Keine Entspannung in Sicht

Nach der Eskalation im Gaza-Konflikt zeichnet sich vorerst kaum Beruhigung ab. Militante Palästinenser im Gazastreifen setzten auch rund 70 Stunden nach Beginn der Raketenangriffe am Beschuss Israels fest. Das israelische Militär setzte am Donnerstag seine massiven Angriffe auf das Küstengebiet fort. Einem Armeesprecher zufolge wurden in Israel bislang sieben Menschen durch Beschuss getötet. Im Gazastreifen starben nach Angaben des Gesundheitsministeriums 83 Menschen seit der Eskalation der Gewalt.

Israelische Soldaten stehen in aufgewirbeltem Staub, nachdem ein Artilleriegeschütz auf Ziele im Gazastreifen gefeuert hat.
Israelische Soldaten stehen in aufgewirbeltem Staub, nachdem ein Artilleriegeschütz auf Ziele im Gazastreifen gefeuert hat.
Yonatan Sindel/AP/dpa

Wie Armeesprecher Jonathan Conricus weiter mitteilte, wurden seit Montagabend mehr als 1600 Raketen auf Israel abgefeuert. Rund 400 davon seien noch in dem Küstengebiet niedergegangen. Nach Ansicht des Militärs könnte dies Opfer zur Folge haben. Die Erfolgsquote des Abfangsystems Eisenkuppel («Iron Dome») betrage weiterhin im Schnitt rund 90 Prozent. Zur Grösse des Raketenarsenals der militanten Palästinenser äusserte er sich nicht. Sie hätten einen sehr grossen Bestand gehabt. Noch immer verfügten sie über eine beträchtliche Menge. Conricus sagte weiter, das israelische Militär habe bislang rund 600 Ziele im Gazastreifen beschossen.

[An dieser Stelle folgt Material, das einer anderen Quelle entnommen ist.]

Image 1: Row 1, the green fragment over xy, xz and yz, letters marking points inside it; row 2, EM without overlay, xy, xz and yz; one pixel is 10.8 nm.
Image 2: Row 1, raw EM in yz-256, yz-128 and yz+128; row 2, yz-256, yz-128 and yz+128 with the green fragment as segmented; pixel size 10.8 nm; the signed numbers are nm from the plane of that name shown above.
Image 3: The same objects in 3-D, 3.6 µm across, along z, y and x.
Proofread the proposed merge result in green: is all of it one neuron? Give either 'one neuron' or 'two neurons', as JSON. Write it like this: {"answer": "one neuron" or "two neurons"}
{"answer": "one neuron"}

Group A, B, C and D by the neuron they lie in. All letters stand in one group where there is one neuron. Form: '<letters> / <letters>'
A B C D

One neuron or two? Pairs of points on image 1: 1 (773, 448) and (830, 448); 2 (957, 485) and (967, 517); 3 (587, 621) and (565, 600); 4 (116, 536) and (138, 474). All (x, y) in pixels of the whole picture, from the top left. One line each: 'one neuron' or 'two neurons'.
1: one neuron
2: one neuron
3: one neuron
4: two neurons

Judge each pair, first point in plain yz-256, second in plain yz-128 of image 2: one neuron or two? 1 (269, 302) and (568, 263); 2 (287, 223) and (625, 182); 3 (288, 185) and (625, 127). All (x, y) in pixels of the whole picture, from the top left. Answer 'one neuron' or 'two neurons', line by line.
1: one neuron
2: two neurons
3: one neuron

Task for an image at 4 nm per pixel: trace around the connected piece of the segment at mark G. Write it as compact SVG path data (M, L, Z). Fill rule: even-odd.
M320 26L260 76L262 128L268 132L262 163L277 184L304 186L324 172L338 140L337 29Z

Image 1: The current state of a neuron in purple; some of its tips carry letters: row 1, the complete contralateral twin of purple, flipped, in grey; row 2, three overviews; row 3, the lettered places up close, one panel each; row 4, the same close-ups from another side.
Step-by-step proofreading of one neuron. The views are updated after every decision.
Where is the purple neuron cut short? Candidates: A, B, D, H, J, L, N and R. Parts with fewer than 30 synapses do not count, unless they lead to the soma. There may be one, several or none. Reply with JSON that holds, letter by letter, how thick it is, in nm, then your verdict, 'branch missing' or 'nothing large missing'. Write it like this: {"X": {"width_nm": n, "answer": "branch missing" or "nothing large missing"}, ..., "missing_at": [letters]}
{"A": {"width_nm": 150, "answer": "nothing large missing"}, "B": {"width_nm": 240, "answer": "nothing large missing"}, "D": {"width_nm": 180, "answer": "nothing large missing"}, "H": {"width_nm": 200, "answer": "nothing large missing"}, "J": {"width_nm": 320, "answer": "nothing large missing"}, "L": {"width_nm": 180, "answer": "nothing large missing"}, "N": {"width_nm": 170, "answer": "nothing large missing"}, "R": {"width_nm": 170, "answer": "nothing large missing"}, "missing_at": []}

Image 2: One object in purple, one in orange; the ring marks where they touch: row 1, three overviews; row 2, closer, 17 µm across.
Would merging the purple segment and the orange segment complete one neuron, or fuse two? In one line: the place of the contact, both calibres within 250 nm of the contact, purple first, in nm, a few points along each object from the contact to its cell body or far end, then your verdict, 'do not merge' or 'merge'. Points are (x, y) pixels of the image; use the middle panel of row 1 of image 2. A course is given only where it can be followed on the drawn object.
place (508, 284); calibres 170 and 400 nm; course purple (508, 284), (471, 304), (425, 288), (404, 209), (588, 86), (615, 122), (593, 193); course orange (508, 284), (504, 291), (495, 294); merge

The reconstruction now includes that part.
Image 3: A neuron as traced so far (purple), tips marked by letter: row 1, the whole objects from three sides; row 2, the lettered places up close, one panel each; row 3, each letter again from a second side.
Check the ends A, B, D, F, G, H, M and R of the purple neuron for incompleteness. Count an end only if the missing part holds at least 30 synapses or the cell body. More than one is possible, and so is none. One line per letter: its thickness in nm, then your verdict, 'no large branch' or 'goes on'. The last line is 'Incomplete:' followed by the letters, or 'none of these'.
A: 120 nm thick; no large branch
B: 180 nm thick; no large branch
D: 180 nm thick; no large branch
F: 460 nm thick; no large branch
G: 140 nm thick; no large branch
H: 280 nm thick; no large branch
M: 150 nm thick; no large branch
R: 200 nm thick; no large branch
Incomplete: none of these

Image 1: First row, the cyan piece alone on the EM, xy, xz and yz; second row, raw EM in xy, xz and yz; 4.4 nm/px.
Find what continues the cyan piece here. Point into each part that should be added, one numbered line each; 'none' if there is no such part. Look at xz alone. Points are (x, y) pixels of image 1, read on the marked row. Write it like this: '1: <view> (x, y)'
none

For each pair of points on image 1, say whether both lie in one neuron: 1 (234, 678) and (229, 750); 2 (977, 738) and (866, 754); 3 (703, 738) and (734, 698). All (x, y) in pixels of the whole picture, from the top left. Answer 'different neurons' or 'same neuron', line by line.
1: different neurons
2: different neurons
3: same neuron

In der vergangenen Nacht und am frühen Morgen verstärkten israelische Kampfflugzeuge ihre Angriffe auf Einrichtungen der Hamas und der militanten Gruppe Islamischer Dschihad. Nach Armee-Angaben wurde erneut ein mehrgeschössiges Gebäude beschossen. Im Vergleich zu früheren israelischen Einsätzen waren die Zerstörungen der vergangenen Tage im Gazastreifen sehr gross.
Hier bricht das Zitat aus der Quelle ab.